PEU legend Carlyle Group co-founder David Rubenstein covered the history in a recent Bloomberg Audio interview and had a number of startling admissions.  First, this non-lobbyist regularly meets with elected officials.

 ...let’s get members of Congress to come and sit with each other from different parties in different houses, which they rarely get a chance to do. No press. Nobody can see ’em talking to somebody who’s a different member of a different party. And that’s been going over 10 years. 

Rubenstein chronicled Carlyle's early history after locating in Washington, DC.

Later I went out and recruited big names who had been in government, people like former Secretary of State, Jim Bakker, former Secretary of Defense, Frank Carlucci. And that gave us a certain allure because people were wondering what are they doing in an investment firm?

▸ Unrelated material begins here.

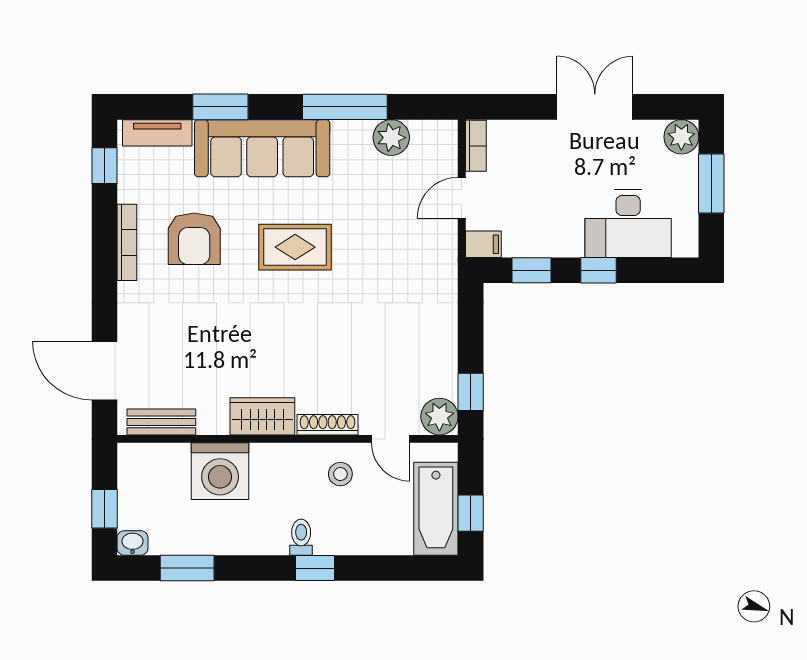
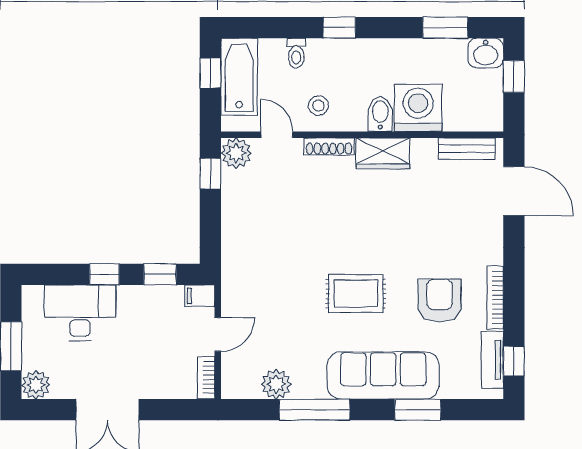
tv unit: (157, 133) -> (492, 360), moved, turned -90
bidet: (266, 464) -> (380, 114), added
toilet: (301, 537) -> (296, 53), moved
washbasin: (132, 543) -> (486, 53), width x1.38, depth x1.45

What were they doing?  Steering huge chunks of the federal budget to Carlyle Group affiliates through their non-lobbying political connections, reading the government tea leaves to direct Carlyle leveraged buyouts, and recruiting more government insiders to the secretive private equity underwriter.  That almost sounds villainous.

Blue Team Senator Kyrsten Sinema's massive payday awaits.  She heroically saved PEU preferred "carried interest" taxation.  Legislators will watch closely her next career move.  It could be theirs.